Does pay for performance work or doesn’t it?

Too simple a question obviously. In our analysis of the first 18 months of Advancing Quality, a hospital pay for performance (P4P) scheme in the North West of England, we concluded that the scheme might have saved 890 lives (NEJM 2012; 367: 1821-8). However, when we looked at the effect two years later, the mortality advantage had disappeared (NEJM 2014; 371: 540-548).

So did that mean the scheme simply stopped working? Well, maybe. There were a number of reasons why it might have done, not least that it changed from a scheme where high performing hospitals were rewarded to one where low performing hospitals were penalised. However, it’s also possible that the apparent loss of effect was due to positive spillover effects onto control hospitals and conditions. Why might this have occurred?

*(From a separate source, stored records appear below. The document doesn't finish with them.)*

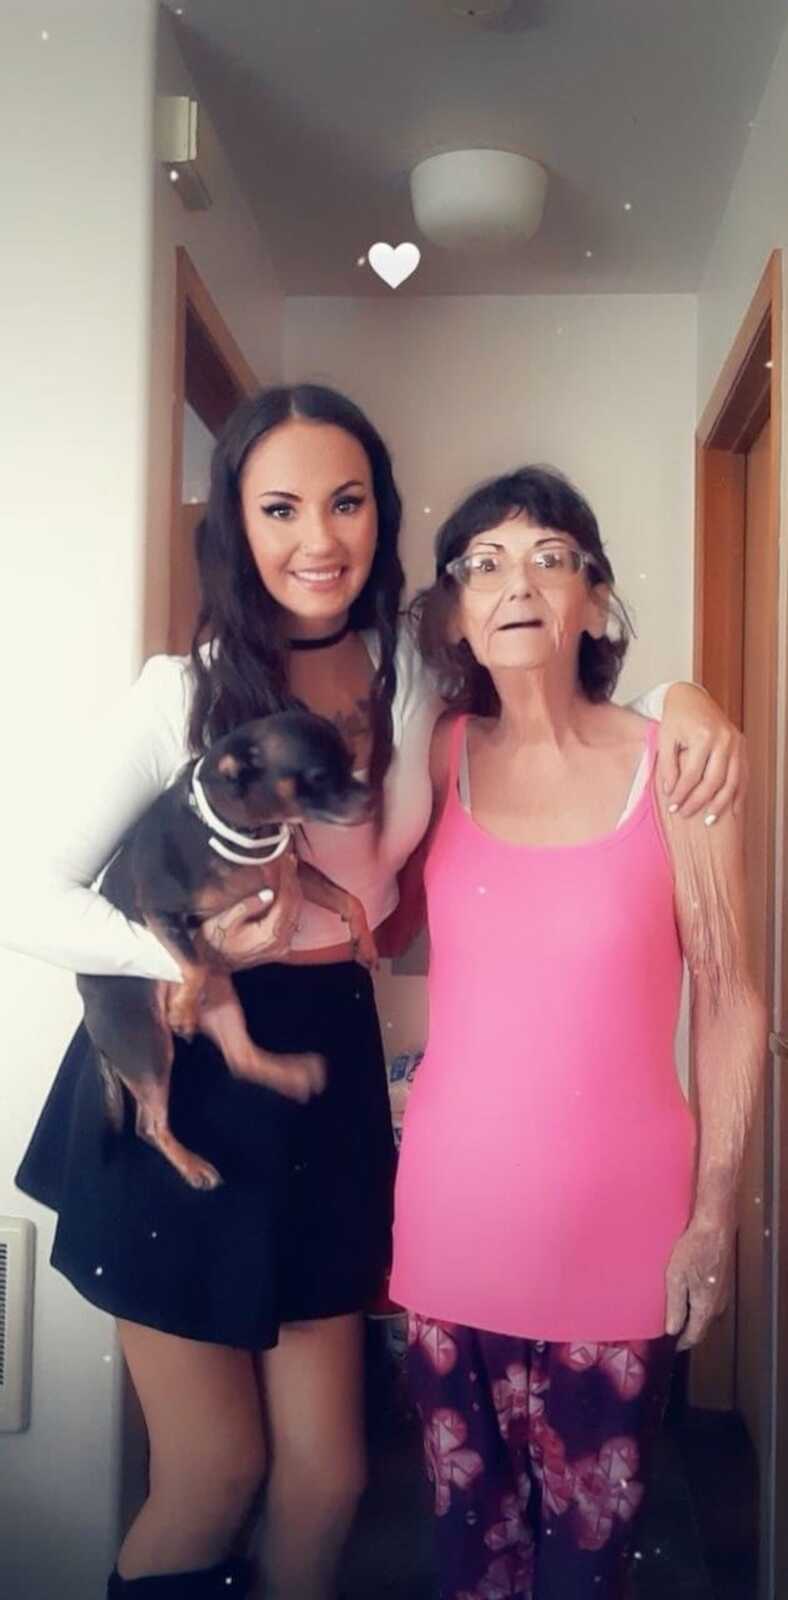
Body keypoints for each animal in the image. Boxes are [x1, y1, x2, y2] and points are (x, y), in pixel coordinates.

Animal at [80, 713, 377, 1190]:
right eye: (318, 776)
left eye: (351, 761)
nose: (372, 800)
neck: (241, 831)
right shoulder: (162, 913)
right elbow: (194, 963)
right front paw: (182, 1010)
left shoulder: (294, 874)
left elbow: (348, 899)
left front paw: (364, 942)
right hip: (146, 1042)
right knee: (149, 1124)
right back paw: (192, 1165)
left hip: (222, 1005)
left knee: (242, 1059)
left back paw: (294, 1074)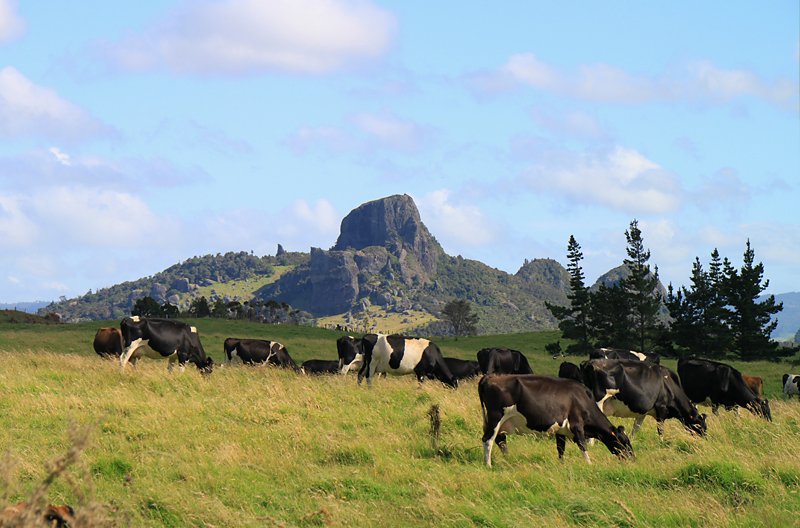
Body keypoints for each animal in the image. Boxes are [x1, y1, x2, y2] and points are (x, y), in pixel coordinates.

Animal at [479, 374, 633, 466]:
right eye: (623, 442)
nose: (633, 458)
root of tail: (489, 376)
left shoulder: (561, 429)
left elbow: (561, 448)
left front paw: (562, 464)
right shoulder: (577, 424)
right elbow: (583, 445)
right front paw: (589, 464)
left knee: (500, 440)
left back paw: (507, 459)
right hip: (495, 417)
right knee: (488, 439)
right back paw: (488, 465)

Our first set of controls for hospitals in the North West of England were all other hospitals in England. After the initial apparent success of Advancing Quality (AQ), two other regions in England adopted a version of AQ in their hospitals, and in the second period (18 to 42 months) these regions had a larger reduction in mortality for the incentivized conditions compared to other English regions. So maybe the loss of difference between the North West hospitals and the rest of England was because the other hospitals had improved by adopting AQ.

Our second set of controls were patients in hospitals in the North West of England with non-incentivised conditions that weren’t related clinically to the incentivised ones. In our first analysis we found there were fewer deaths for the incentivised conditions than for these unrelated conditions, but again the difference appeared to be lost in the longer follow up period. When we looked at this in more detail, we found that mortality for these unrelated conditions had improved more in the North West than in the rest of England. Furthermore, when we looked at the overlap between consultants treating the incentivised and unincentivised conditions in the North West, we found that the improvement in mortality in non-incentivised conditions was greatest for conditions which happened to be treated by consultants also treating the incentivised conditions? So was there a general ‘quality improvement’ spillover on these firms?

This is all hard to sort out (and we can’t from our data). However, it raises the possibility of positive spillover effects from the scheme, which is just what one would want, but nonetheless may have made it look as if the scheme stopped working.

If there is a single message from this, it’s that pay for performance is a very complex intervention, and that the effects (positive and negative) almost certainly depend on the detail of implementation. The Agency for Healthcare Quality and Research (AHRQ) in the US is currently commissioning a series of definitive papers on P4P which will be published in 2015. These papers will give the most up to date guidance available on how to get benefits from P4P while avoiding perverse outcomes.